Filter Thresholds

Filter thresholds enable you to not only take action when a certain event occurs, but also depending on how often the event occurs. For example, you can be notified if an event occurs at least 10 times an hour, or you can prevent many same events from flooding a action.

Thresholds are setup on a per-filter basis, and you can access the threshold settings by editing a filter and clicking on the Threshold tab. Click the "Enable Threshold" checkbox to activate threshold settings for a filter. Filters with thresholds are shown with a little ruler

in the list.

Allows you to configure whether events are forward to the configured notification before and/or after the threshold has been met. You can either check all, one or none in this section.

Checking this box means that events matching your filter will be processed (and forwarded to the notification) until the threshold is met.

Checking this box means that events matching your filter will be processed when and after the threshold has been met.

You can configure a threshold filter to only forward the first event after a threshold has been met, instead of forwarding all events after the threshold has been met.

This is particularly useful when working with events from the security log. When you configure a threshold for a failed-login type of filter (e.g. notify me when there are more than 5 failed logins in 5 minutes), then you will usually not want to receive the first failed login attempts, since users type in wrong passwords all the time. If the threshold is exceeded however, you probably do want to know which user is trying to log in. If you just configure the filter to forward all events after the threshold, then you will get an email for every wrong password attempted, which is usually also not desired. Instead, you configure the filter to only forward you the first event after the threshold has been exceeded, and then write an event to the event log when the period has expired to indicate how many failed logon attempts there have been for this user account.

Selecting none of the two check boxes is allowed when you check at least one check box in the "Event Logging" section. In this case the filter will never forward any events, but write an event to the event log when the threshold has been met.

If you want to be notified when a filter has reached its threshold by a separate event then you can check one or both of the following checkboxes.

Checking this box results in an event being written to the Application event log immediately when the filter meets its threshold.

This option is similar to the first one, except that this feature will log an event only after the threshold has been met and the threshold interval has elapsed. The advantage of this option is that the event logged by the threshold filter will let you know how many events have been processed by this filter, and how many were dropped.

Specify whether you would like events logged as Error, Warning or Information events. Please see Event Logs for more information as to which events are logged to the event log by this feature.

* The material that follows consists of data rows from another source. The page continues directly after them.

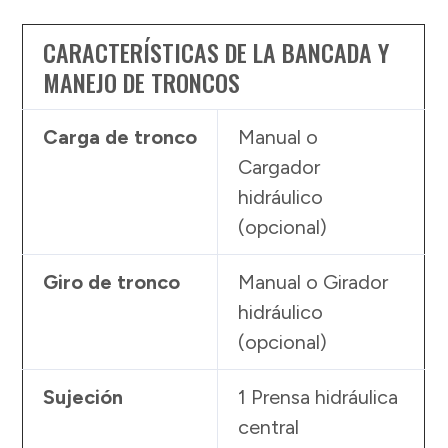
CARACTERÍSTICAS DE LA BANCADA Y
MANEJO DE TRONCOS
Carga de tronco
Manual o
Cargador
hidráulico
(opcional)
Giro de tronco
Manual o Girador
hidráulico
(opcional)
Sujeción
1 Prensa hidráulica
central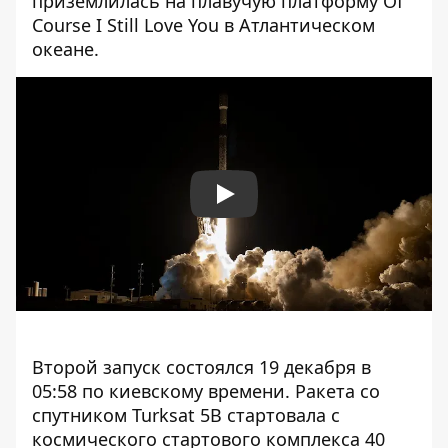
приземлилась на плавучую платформу Of
Course I Still Love You в Атлантическом
океане.
Play
Второй запуск состоялся 19 декабря в
05:58 по киевскому времени. Ракета со
спутником Turksat 5B стартовала с
космического стартового комплекса 40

By default the internal counters (that count towards the threshold limits) are increased every time an event matches a filter (Filter setting). While this is desirable in most cases, you can also have threshold counters be applied to event records, which allows for more granular threshold settings but is slightly more resource consuming.

Every time an event matches the filter the internal threshold counters are increased. This is the recommended option for threshold filters applied to events that are not from the Security event log.

Every event that has the same values for the selected properties will increase the internal threshold counters, this feature is mostly useful for events from the Security event log, for example to analyze failed logins. Instead of every event counting towards the threshold, only events that share certain event properties will count towards the total counter. The table below shows how EventSentry increases threshold counters when the match type are set according to the screenshot below.

Threshold Counter	Threshold Counter #	Log	Severity	Source	Category
1	A	Security	Audit Failure	Security	Logon/Logoff
1	B	Security	Audit Failure	Security	Account Logon
2	A	Security	Audit Success	Security	Logon/Logoff

Every time an event occurs that shares the same Log, Severity, Source and Category as an already existing threshold entry, the counter is increased. If a new "combination" is encountered (such as line two, "Account Logon") then a new counter is started with a counter of 1.

For example, if your threshold is one event per hour and you just check the "Log" checkbox, then you will receive a maximum of 1 event per hour per event log. If you check both Log & Source, then you will get one event per hour per event log & event source.

This means that you would get an NTBackup event from the application log only once per hour (even when multiple events have different IDs), but you would also get an UserEnv event during that same hour since it has a different event source.

Generally speaking the more check boxes you select, the fewer events you will suppress. Checking the "Text" checkbox is usually not necessary unless you are processing events from the security event log.